About me

I’m a data science professional and open-source developer with expertise in healthcare, economics and statistical inference. I have experience with data science projects in sectors such as e-commerce, education & healthcare. 👛📚🩺 I have a quantitative background, having studied MPhil Population Health Sciences (Health Data Science stream) at the University of Cambridge and BSc Economics and the LSE. 🎓

I’m an evangelist for data - I like speaking about data (see talks below), writing about data projects for and sharing resources about data! ⚗

I have experience working in public companies, start-ups and consultancies. I tackle projects from multiple perspectives, enabled by the breadth of my experience: I’ve worked on projects for the public, private & third sectors; developed proprietary and open-source software; experience of traditional education & alternative education; experience of full-time employment & contracting.

These are data science packages and apps I’ve developed:

  • appelpy : Python package for easier regression modelling
  • obsidiantools : Python package for analysing Obsidian.md knowledge vaults. I gave talks at PyCon UK and Portugal in 2022 about the package. I also developed NLP solutions that automated some of my knowledge management workflows, which were applied to all my MPhil study notes (150k+ word corpus).
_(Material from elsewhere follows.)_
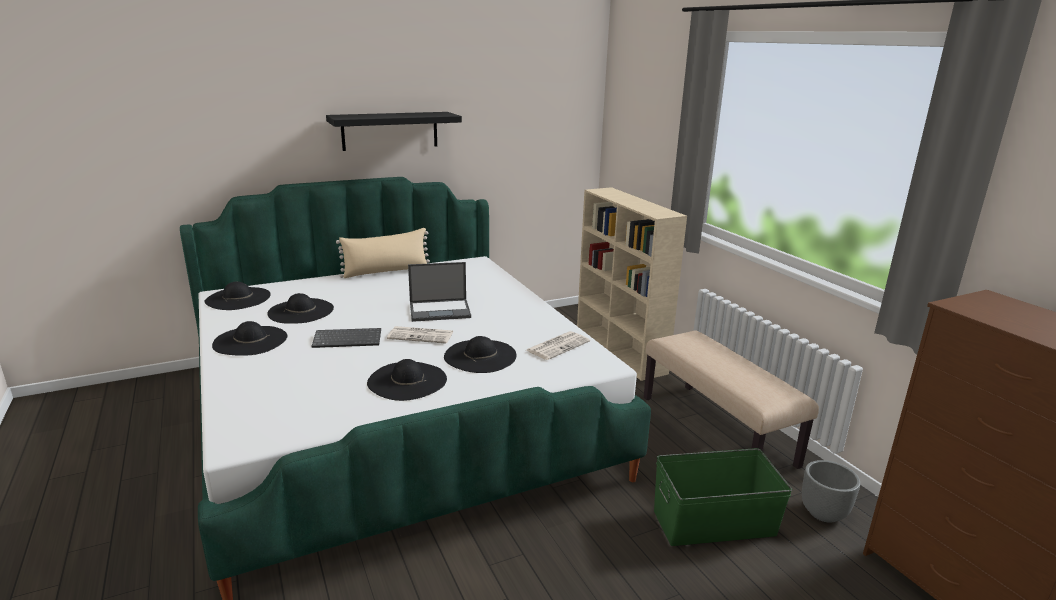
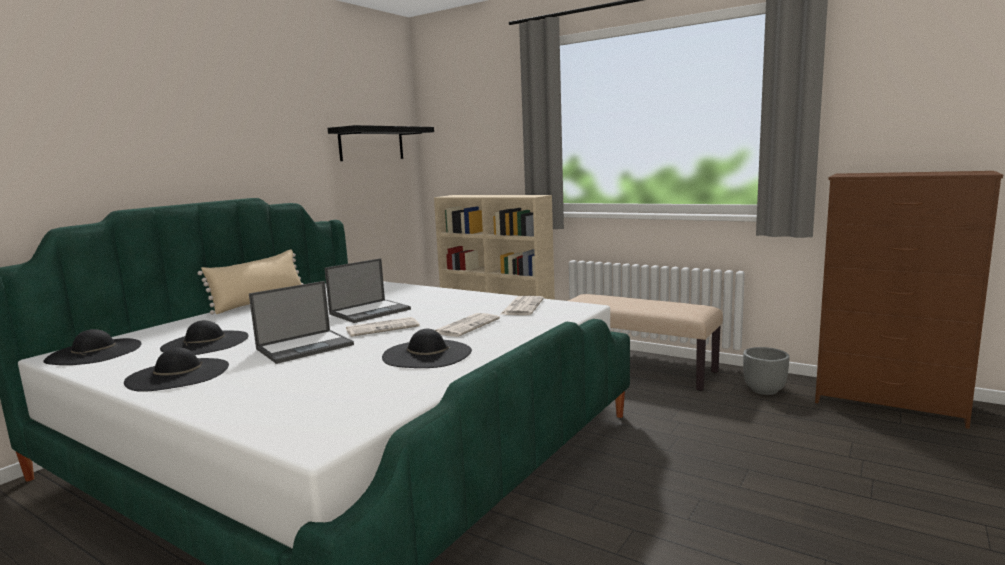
camera: 30 degrees left, 10 degrees down
(348, 339) = (306, 346): keyboard -> laptop
(390, 131) = (233, 148): black shelf -> black shelf (371, 144)
(480, 356) = (466, 326): black hat -> newspaper
(715, 523) = (710, 420): green storage box -> none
Domain knowledge and expertise

  • Statistical inference: e.g. A/B testing and experimentation; causal inference
  • Machine learning
  • Product analytics on variety of data: e.g. user journey optimisation; B2B data; advertising data; textual data
  • Business intelligence: developing analytics strategy at enterprise level and supporting analysts’ skills development
  • Healthcare: e.g. epidemiology, genetics, genomics, public health
  • Economics and econometrics

Tech stack

  • Python: analytics & statistics packages (e.g. Pandas, Statsmodels, PyMC3), applied machine learning, package development
  • R, including R Shiny
  • Comfortable with the major OSs: my main commercial experience with Mac, but I use Linux and Windows for personal projects
  • Business intelligence: Looker; Tableau
  • Product analytics: Mixpanel
  • Databases: primarily BigQuery (standard SQL)
  • Reverse ETL and marketing data activation: Hightouch
  • App deployment: e.g. Heroku
  • Statistical software: Stata; SPSS
  • Jupyter and JupyterLab, on local and virtual machines
  • Tech for reproducible data science: e.g. Binder; GNU Make

I’ve worked in agile teams, with philosophies such as Extreme Programming and Test-driven Development (TDD).

Also have exposure to: Airflow; Docker; MLflow; Kubernetes; Terraform

Talks 🎤

Here is content for my data science talks:

  • PyCon 2022 talks :: Connecting those thoughts: Personal knowledge management with Python
  • PyData London Meetup (March 2020 - postponed) :: Publishing Your First Project on PyPI
  • PyData London 2019 :: On the Path to Causal Inference
    • Video & Slides
    • A primer on causal inference applied to problems in travel technology. What is causal inference, why is it important and how can we apply it to projects?